◆ **TASK DETAILS**
Rewrite the lines below, replacing "Handykameras" with "Smartphonekameras" wherever it occurs and leaving every other word untouched.

◆ **DATASET EXCERPTS**
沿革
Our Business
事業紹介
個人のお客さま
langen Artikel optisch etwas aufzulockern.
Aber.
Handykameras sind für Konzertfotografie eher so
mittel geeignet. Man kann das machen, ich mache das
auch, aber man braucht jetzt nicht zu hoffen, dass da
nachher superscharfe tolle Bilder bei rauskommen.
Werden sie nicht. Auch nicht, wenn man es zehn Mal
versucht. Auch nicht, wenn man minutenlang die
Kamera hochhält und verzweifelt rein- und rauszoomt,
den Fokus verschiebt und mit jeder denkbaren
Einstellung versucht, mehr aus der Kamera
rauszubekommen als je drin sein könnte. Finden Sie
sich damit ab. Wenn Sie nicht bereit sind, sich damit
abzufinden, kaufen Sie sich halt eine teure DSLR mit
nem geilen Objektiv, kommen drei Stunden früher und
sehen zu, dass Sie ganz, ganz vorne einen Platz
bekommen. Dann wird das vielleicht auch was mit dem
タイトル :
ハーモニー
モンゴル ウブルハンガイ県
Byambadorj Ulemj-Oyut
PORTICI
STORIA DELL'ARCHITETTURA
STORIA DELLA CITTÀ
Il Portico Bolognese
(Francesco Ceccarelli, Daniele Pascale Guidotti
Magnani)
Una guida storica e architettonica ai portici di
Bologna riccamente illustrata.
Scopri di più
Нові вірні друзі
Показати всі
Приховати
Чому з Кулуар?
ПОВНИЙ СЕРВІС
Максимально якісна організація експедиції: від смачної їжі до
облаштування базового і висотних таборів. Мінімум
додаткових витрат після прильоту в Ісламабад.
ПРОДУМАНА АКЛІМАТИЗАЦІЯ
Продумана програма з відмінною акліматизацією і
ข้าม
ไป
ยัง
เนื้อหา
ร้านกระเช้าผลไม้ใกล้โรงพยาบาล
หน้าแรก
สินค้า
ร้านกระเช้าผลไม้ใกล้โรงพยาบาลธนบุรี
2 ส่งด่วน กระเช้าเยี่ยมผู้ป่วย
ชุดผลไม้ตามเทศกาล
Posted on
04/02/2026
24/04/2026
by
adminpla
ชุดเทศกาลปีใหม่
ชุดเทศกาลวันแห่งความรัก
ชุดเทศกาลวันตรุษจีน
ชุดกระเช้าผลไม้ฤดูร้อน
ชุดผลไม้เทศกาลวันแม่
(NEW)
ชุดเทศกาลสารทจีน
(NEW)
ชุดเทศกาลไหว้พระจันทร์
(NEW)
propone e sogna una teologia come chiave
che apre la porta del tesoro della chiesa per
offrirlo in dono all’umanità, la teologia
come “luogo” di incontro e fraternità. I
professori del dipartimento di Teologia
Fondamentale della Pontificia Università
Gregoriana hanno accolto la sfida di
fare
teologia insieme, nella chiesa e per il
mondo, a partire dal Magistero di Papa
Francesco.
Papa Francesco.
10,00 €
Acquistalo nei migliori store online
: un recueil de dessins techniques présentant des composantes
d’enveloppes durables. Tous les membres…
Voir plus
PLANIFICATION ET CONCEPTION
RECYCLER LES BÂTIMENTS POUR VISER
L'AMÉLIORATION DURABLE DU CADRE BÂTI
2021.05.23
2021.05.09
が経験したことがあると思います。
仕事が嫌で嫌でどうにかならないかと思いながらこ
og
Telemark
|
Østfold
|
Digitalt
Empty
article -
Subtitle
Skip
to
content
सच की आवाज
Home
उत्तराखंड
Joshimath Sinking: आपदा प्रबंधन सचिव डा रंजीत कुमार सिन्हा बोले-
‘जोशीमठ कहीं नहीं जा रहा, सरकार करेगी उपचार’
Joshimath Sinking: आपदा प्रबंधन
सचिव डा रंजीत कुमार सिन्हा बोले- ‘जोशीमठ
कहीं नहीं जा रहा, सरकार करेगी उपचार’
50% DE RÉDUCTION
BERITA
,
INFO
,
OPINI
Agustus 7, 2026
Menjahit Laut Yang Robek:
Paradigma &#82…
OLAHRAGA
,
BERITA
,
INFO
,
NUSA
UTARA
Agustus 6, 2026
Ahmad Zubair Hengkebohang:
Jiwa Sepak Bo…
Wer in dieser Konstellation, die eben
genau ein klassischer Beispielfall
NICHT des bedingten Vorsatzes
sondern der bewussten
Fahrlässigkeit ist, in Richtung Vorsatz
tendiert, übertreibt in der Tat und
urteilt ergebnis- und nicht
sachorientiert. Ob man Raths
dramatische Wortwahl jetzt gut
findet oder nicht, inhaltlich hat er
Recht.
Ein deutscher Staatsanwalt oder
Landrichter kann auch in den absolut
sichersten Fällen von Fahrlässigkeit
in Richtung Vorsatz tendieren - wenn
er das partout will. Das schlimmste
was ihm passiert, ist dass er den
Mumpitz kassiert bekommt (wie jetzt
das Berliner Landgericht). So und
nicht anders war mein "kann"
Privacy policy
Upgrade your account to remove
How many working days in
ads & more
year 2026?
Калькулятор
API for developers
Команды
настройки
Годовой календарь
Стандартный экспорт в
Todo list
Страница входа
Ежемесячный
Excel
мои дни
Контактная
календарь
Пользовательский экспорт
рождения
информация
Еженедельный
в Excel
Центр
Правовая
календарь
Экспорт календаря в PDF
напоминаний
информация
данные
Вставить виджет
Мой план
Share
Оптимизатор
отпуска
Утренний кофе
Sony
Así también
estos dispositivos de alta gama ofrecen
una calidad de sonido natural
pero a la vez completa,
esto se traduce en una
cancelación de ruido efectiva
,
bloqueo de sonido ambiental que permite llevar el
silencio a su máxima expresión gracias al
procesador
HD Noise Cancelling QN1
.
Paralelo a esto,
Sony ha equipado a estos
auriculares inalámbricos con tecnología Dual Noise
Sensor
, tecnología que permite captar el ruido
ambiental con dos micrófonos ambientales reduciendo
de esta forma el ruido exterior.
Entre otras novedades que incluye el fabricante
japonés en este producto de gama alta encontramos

◆ **EXERCISE OUTPUT**
沿革
Our Business
事業紹介
個人のお客さま
langen Artikel optisch etwas aufzulockern.
Aber.
Smartphonekameras sind für Konzertfotografie eher so
mittel geeignet. Man kann das machen, ich mache das
auch, aber man braucht jetzt nicht zu hoffen, dass da
nachher superscharfe tolle Bilder bei rauskommen.
Werden sie nicht. Auch nicht, wenn man es zehn Mal
versucht. Auch nicht, wenn man minutenlang die
Kamera hochhält und verzweifelt rein- und rauszoomt,
den Fokus verschiebt und mit jeder denkbaren
Einstellung versucht, mehr aus der Kamera
rauszubekommen als je drin sein könnte. Finden Sie
sich damit ab. Wenn Sie nicht bereit sind, sich damit
abzufinden, kaufen Sie sich halt eine teure DSLR mit
nem geilen Objektiv, kommen drei Stunden früher und
sehen zu, dass Sie ganz, ganz vorne einen Platz
bekommen. Dann wird das vielleicht auch was mit dem
タイトル :
ハーモニー
モンゴル ウブルハンガイ県
Byambadorj Ulemj-Oyut
PORTICI
STORIA DELL'ARCHITETTURA
STORIA DELLA CITTÀ
Il Portico Bolognese
(Francesco Ceccarelli, Daniele Pascale Guidotti
Magnani)
Una guida storica e architettonica ai portici di
Bologna riccamente illustrata.
Scopri di più
Нові вірні друзі
Показати всі
Приховати
Чому з Кулуар?
ПОВНИЙ СЕРВІС
Максимально якісна організація експедиції: від смачної їжі до
облаштування базового і висотних таборів. Мінімум
додаткових витрат після прильоту в Ісламабад.
ПРОДУМАНА АКЛІМАТИЗАЦІЯ
Продумана програма з відмінною акліматизацією і
ข้าม
ไป
ยัง
เนื้อหา
ร้านกระเช้าผลไม้ใกล้โรงพยาบาล
หน้าแรก
สินค้า
ร้านกระเช้าผลไม้ใกล้โรงพยาบาลธนบุรี
2 ส่งด่วน กระเช้าเยี่ยมผู้ป่วย
ชุดผลไม้ตามเทศกาล
Posted on
04/02/2026
24/04/2026
by
adminpla
ชุดเทศกาลปีใหม่
ชุดเทศกาลวันแห่งความรัก
ชุดเทศกาลวันตรุษจีน
ชุดกระเช้าผลไม้ฤดูร้อน
ชุดผลไม้เทศกาลวันแม่
(NEW)
ชุดเทศกาลสารทจีน
(NEW)
ชุดเทศกาลไหว้พระจันทร์
(NEW)
propone e sogna una teologia come chiave
che apre la porta del tesoro della chiesa per
offrirlo in dono all’umanità, la teologia
come “luogo” di incontro e fraternità. I
professori del dipartimento di Teologia
Fondamentale della Pontificia Università
Gregoriana hanno accolto la sfida di
fare
teologia insieme, nella chiesa e per il
mondo, a partire dal Magistero di Papa
Francesco.
Papa Francesco.
10,00 €
Acquistalo nei migliori store online
: un recueil de dessins techniques présentant des composantes
d’enveloppes durables. Tous les membres…
Voir plus
PLANIFICATION ET CONCEPTION
RECYCLER LES BÂTIMENTS POUR VISER
L'AMÉLIORATION DURABLE DU CADRE BÂTI
2021.05.23
2021.05.09
が経験したことがあると思います。
仕事が嫌で嫌でどうにかならないかと思いながらこ
og
Telemark
|
Østfold
|
Digitalt
Empty
article -
Subtitle
Skip
to
content
सच की आवाज
Home
उत्तराखंड
Joshimath Sinking: आपदा प्रबंधन सचिव डा रंजीत कुमार सिन्हा बोले-
‘जोशीमठ कहीं नहीं जा रहा, सरकार करेगी उपचार’
Joshimath Sinking: आपदा प्रबंधन
सचिव डा रंजीत कुमार सिन्हा बोले- ‘जोशीमठ
कहीं नहीं जा रहा, सरकार करेगी उपचार’
50% DE RÉDUCTION
BERITA
,
INFO
,
OPINI
Agustus 7, 2026
Menjahit Laut Yang Robek:
Paradigma &#82…
OLAHRAGA
,
BERITA
,
INFO
,
NUSA
UTARA
Agustus 6, 2026
Ahmad Zubair Hengkebohang:
Jiwa Sepak Bo…
Wer in dieser Konstellation, die eben
genau ein klassischer Beispielfall
NICHT des bedingten Vorsatzes
sondern der bewussten
Fahrlässigkeit ist, in Richtung Vorsatz
tendiert, übertreibt in der Tat und
urteilt ergebnis- und nicht
sachorientiert. Ob man Raths
dramatische Wortwahl jetzt gut
findet oder nicht, inhaltlich hat er
Recht.
Ein deutscher Staatsanwalt oder
Landrichter kann auch in den absolut
sichersten Fällen von Fahrlässigkeit
in Richtung Vorsatz tendieren - wenn
er das partout will. Das schlimmste
was ihm passiert, ist dass er den
Mumpitz kassiert bekommt (wie jetzt
das Berliner Landgericht). So und
nicht anders war mein "kann"
Privacy policy
Upgrade your account to remove
How many working days in
ads & more
year 2026?
Калькулятор
API for developers
Команды
настройки
Годовой календарь
Стандартный экспорт в
Todo list
Страница входа
Ежемесячный
Excel
мои дни
Контактная
календарь
Пользовательский экспорт
рождения
информация
Еженедельный
в Excel
Центр
Правовая
календарь
Экспорт календаря в PDF
напоминаний
информация
данные
Вставить виджет
Мой план
Share
Оптимизатор
отпуска
Утренний кофе
Sony
Así también
estos dispositivos de alta gama ofrecen
una calidad de sonido natural
pero a la vez completa,
esto se traduce en una
cancelación de ruido efectiva
,
bloqueo de sonido ambiental que permite llevar el
silencio a su máxima expresión gracias al
procesador
HD Noise Cancelling QN1
.
Paralelo a esto,
Sony ha equipado a estos
auriculares inalámbricos con tecnología Dual Noise
Sensor
, tecnología que permite captar el ruido
ambiental con dos micrófonos ambientales reduciendo
de esta forma el ruido exterior.
Entre otras novedades que incluye el fabricante
japonés en este producto de gama alta encontramos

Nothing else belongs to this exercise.